Enfin, la simplification est essentielle si l'on veut que l'agriculture soit compétitive, et si l'on veut mettre fin à des injonctions parfois contradictoires. Car simplifier, c'est faire confiance. C'est donc témoigner d'une forme de reconnaissance et de compréhension. C'est aussi permettre aux agriculteurs de ne pas s'embourber dans des amas de règles parfois contradictoires, et ainsi de se concentrer sur leur mission essentielle : produire, pour nous nourrir.

Toutes les avancées contenues dans ce projet de loi s'appliqueront - si vous le votez - en outre-mer, tant en matière de souveraineté que de formation, d'orientation, d'installation et de transmission, ou encore de simplification. Je connais les spécificités des territoires ultramarins, notamment les enjeux liés à l'autonomie alimentaire. Je serai naturellement à votre écoute dans le cas où il faudrait adapter certaines dispositions.

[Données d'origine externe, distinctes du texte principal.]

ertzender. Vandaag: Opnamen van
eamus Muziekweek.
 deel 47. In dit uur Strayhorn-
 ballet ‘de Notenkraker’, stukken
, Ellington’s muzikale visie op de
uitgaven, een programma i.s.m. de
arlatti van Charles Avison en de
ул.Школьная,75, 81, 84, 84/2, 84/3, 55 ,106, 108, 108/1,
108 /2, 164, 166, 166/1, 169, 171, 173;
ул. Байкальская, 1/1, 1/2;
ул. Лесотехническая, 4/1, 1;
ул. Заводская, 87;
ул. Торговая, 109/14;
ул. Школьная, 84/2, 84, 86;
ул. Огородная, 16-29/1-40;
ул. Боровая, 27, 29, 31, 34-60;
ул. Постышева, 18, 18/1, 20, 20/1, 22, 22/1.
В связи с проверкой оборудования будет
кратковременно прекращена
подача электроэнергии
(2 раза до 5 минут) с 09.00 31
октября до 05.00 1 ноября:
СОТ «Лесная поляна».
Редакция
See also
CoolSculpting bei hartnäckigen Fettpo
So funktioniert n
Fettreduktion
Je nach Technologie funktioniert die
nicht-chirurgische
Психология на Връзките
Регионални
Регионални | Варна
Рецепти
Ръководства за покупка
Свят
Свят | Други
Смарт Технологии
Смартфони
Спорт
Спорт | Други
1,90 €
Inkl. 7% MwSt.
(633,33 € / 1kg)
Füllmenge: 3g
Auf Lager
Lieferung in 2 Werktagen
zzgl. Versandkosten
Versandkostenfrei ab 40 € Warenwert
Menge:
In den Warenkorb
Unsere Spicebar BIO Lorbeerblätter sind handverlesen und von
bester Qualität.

Vie Privée et Équilibre Personnel

Marc Fesneau est marié et père de trois enfants. Il vit à Marchenoir, en région Centre-Val de Loire, dans le Loir-et-Cher, depuis plus de 25 ans. Il concilie sa vie personnelle et ses responsabilités politiques grâce à un équilibre familial solide.

Une vie personnelle qu’il concilie grâce à un équilibre familial solide mais qui a nécessairement changé : « En tant que député, quand je rentrais en Loir-et-Cher, je retrouvais une forme d’anonymat, maintenant il faut impérativement prévenir la préfecture ! » D’autant que la sécurité s’est accrue depuis les événements terroristes… sans compter les Gilets jaunes. S’il avoue que sa famille s’adapte « car tous gardent leurs attaches ici », ce sont plutôt les autres qui évoluent : « On m’a même félicité d’avoir laissé mes enfants dans leur école ! J’ai sûrement changé dans le regard des gens alors que je crois être toujours le même ! »

Personnalité et Style Politique

Marc Fesneau est décrit comme un homme discret, loyal et apprécié. « Il a de la finesse politique et sait aplanir les conflits », salue le député Jean-Louis Bourlanges, quand son collègue Erwan Balanant estime « difficile de lui trouver des défauts ». Un élu d’opposition juge ce bon vivant « assez sympathique » mais allant « un peu au gré du vent ». « Pas un capitaine Fracasse », admet-on dans les rangs de la majorité. « Il ne cherche pas les effets de manche », le défend la ministre MoDem Jacqueline Gourault, qui le considère comme un fils.